= John Shield (songwriter) =

English songwriter

John Shield (1768 – 6 August 1848) was an English songwriter. One of his best known and liked songs at the time was "Bob Cranky's Adieu". Shield was a contemporary of the earliest Geordie dialect songwriters Thomas Thompson and John Selkirk.

== Early life ==
He was born at Broomhaugh, a village in Northumberland near Riding Mill in the Tyne Valley in 1768.

He and his elder brother, Hugh, moved to Newcastle upon Tyne in John's twenties, and the first real mention of him was in 1800 when they were running the family's large wholesale/grocery business, which they had built up. The business was in Middle Street, facing the Cloth Market and opposite where the "White Hart" stood.

In 1803, his name is on a petition protesting against taxes.

Shield had a free and easy nature, was remarkably quiet and inoffensive, and, it seems, wrote dialect materials as a hobby. His brother Hugh was the opposite and could have a fiery temper.

His first poetic/musical offering appeared in 1802 in the Newcastle Chronicle and he later went on to write well-known Tyneside songs about William Scott (alias Cull Billy; alias Silly Billy). He wrote the famous successful appeal for Scott's aid. Two of his other works, "Lord Size" and "Fair Delia" appear in the Northern Songster in 1806.

His song "Oxygen Gas" was noted as being sung at the Theatre Royal, Newcastle.

== Later life ==
Around 1830, the council purchased the family property in Middle Street, together with most of the adjacent property in the area, to demolish them for major improvements. The Shields moved to new premises at the top of Dean Street. Towards the end of 1890, the descendants sold the property and business thus closing the almost-one-hundred-year connection of the family with the area.

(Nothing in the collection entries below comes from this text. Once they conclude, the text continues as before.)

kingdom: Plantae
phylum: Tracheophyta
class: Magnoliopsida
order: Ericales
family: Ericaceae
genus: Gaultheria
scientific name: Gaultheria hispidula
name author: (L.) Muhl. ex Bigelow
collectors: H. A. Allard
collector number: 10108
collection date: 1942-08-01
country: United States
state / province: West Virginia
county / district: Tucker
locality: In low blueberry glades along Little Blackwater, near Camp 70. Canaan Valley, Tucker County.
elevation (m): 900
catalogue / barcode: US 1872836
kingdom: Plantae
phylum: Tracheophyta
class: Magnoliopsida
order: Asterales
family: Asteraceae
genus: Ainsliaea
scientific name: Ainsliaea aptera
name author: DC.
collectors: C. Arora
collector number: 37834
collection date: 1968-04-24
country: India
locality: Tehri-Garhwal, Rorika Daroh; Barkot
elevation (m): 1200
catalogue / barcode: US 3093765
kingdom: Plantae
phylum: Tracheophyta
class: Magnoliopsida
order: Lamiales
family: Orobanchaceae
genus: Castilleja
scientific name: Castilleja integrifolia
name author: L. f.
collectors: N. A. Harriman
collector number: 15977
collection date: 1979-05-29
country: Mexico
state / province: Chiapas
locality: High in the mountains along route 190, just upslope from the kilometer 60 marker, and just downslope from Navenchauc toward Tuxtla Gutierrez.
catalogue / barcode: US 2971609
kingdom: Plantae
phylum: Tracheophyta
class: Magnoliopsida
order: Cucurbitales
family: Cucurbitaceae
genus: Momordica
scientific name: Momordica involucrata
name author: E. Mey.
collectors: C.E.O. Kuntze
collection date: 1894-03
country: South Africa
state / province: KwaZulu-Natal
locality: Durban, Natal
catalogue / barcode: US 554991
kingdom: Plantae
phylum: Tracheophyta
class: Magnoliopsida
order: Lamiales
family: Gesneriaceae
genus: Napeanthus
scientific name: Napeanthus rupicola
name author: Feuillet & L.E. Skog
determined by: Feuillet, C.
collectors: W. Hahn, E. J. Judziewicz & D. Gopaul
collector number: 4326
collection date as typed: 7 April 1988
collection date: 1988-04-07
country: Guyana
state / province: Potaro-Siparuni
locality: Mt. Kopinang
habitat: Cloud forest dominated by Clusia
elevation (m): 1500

Hugh Shield was unmarried and retired from the business c. 1830, leaving it to John; Hugh purchased a small estate in Broomhaugh, where he lived in retirement.

John Shield was married with a family and moved to a property near St. Andrew's Church, Newgate Street, Newcastle upon Tyne. After Hugh's death, John retired from the business, leaving it to his sons and moved into his brother's estate.

==Death==
He died, age 80, in Broomhaugh.

==Works==
His works include:

- "The Barber's News (or "Shields in an Uproar") – to the tune of "Miss Bailey's Ghost"; published c. 1805, this song refers to Stephen Kemble, the large manager of the Theatre Royal, Newcastle, capsizing a boat on which he was crossing the River Tyne between North and South Shields.
- "Blackett's Field" – makes fun of the local preparations to defend against the possible arrival of Napoleon and the French.
- "Bob Cranky's Adieu" – published c. 1812; Bob Cranky was a fictitious cartoon-like character, rather like the modern Andy Capp, and in this song he joined the Volunteer Association in the march from Gateshead to Newcastle upon Tyne
- "The Bonny Geatsiders" – published c. 1812; a light-hearted song about a group of volunteers from Gateshead who only managed to see action in manoeuvres in the locality
- "Defence of the Name of Jack"
- "Delia's Answer
- "Fair Delia"
- "Lines on Gull Billy
- "My Lord 'Size" (or "Newcastle in an Uproar") – published c. 1806, remarking on the occasion when one of the Newcastle upon Tyne judges taking part, with other civic dignitaries, in the parade on the River Tyne, whilst stepping into or from the barge at Tynemouth, slipped into the water
- "O No, My Love, No"
- "Oxygen Gas" – noted for being sung at the Theatre Royal, Newcastle
- "Poor Tom, the Blind Boy"

"The Pitman's Revenge (against Bonaparte)" was erroneously credited to John Shield in many early manuscripts. A correction was made in the 1891 edition of Allan's Illustrated Edition of Tyneside Songs and Readings where the writing was credited to George Cameron.